PE-22-28

A synthetic 7-amino-acid peptide derived from sortilin (parent compound spadin). 300–500x more potent than spadin. Investigated as a fast-acting antidepressant — works on a different mechanism than SSRIs. Hunter Williams (Apr 2026): may work in 4 days vs the 3–4 weeks SSRIs typically require.

Selectively blocks the TREK-1 potassium channel in serotonergic neurons. Without TREK-1 dampening neuron firing, serotonin signaling increases rapidly. Also strongly upregulates BDNF (brain-derived neurotrophic factor) — driving new neuronal connections within hours. Mechanism is independent of monoamine reuptake.
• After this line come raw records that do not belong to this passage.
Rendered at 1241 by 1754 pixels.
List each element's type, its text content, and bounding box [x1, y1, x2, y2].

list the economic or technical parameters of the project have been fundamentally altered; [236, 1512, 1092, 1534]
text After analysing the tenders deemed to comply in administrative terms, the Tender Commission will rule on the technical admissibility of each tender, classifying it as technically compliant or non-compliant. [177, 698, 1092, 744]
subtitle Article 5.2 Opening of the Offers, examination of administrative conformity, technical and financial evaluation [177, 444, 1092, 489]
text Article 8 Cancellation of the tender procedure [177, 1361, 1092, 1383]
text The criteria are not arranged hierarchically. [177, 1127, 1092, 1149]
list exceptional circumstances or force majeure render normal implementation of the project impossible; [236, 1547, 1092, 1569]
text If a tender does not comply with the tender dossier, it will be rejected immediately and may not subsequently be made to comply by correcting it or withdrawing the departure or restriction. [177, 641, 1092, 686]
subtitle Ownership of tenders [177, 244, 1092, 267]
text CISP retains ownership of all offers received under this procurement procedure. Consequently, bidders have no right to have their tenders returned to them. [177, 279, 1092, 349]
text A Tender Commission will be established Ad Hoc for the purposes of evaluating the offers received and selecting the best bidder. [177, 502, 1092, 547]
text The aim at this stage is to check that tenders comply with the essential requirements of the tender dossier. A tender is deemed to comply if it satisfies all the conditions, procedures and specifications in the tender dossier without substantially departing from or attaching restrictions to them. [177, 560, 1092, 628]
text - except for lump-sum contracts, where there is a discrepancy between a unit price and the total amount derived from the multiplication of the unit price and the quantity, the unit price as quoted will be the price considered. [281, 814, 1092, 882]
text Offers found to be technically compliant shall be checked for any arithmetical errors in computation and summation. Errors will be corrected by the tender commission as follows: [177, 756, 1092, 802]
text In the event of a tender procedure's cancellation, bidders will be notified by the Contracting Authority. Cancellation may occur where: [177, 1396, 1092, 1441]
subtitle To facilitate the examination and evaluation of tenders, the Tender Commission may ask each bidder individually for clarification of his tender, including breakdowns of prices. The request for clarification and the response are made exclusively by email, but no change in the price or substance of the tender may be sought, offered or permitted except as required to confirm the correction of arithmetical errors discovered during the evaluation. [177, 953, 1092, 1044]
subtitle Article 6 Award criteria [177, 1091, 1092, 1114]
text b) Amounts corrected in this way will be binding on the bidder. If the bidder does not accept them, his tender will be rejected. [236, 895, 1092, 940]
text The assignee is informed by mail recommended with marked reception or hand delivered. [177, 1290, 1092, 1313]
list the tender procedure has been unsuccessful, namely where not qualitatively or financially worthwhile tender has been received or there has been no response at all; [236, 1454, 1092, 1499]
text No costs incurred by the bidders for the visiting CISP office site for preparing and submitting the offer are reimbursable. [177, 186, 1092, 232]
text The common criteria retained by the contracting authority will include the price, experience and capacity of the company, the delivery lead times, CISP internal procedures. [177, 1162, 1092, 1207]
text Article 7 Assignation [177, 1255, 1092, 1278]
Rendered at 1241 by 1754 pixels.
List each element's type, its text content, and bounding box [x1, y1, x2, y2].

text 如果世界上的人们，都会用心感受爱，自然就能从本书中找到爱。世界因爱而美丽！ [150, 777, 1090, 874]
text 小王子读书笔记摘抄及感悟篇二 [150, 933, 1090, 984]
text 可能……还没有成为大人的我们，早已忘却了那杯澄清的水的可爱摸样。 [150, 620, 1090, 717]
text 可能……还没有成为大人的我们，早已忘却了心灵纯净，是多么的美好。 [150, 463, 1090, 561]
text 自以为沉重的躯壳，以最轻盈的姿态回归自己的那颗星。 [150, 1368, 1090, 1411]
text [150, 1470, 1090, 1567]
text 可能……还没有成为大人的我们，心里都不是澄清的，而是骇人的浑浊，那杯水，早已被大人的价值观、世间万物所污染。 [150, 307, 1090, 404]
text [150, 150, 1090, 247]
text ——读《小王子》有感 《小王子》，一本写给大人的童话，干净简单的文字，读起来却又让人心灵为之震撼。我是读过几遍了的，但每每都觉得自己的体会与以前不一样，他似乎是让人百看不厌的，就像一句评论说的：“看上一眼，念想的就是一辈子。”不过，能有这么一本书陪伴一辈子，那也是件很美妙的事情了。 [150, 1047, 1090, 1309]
Animal data is robust for rapid antidepressant effect, BDNF elevation, and anxiolytic action. Zero human RCTs to date. What data exists is personal experimentation by clinicians (Hunter Williams) and biohacker community reports.

Sources: PubMed: spadin TREK-1

Range

250 mcg/day SubQ

Frequency

4–5 days on / 2–3 days off (Hunter Williams protocol)

Duration

Short cycles; no long-term safety data

Sources: PubMed

Common

• Limited data — Hunter Williams reports clean profile vs SSRIs
• No withdrawal effects reported
• No cardiovascular effects observed

Serious / theoretical

• Long-term safety unknown — no human RCT data
• Combining with SSRIs theoretically problematic (serotonin syndrome risk)
• Avoid in pregnancy

Sources: PubMed

Promising but unproven — Hunter Williams (Apr 2026) is the highest-profile clinician currently using it. The TREK-1 mechanism is genuinely novel for depression. If you're on SSRIs/SNRIs, this is NOT a swap — combining serotonergic agents risks serotonin syndrome. Treat as experimental.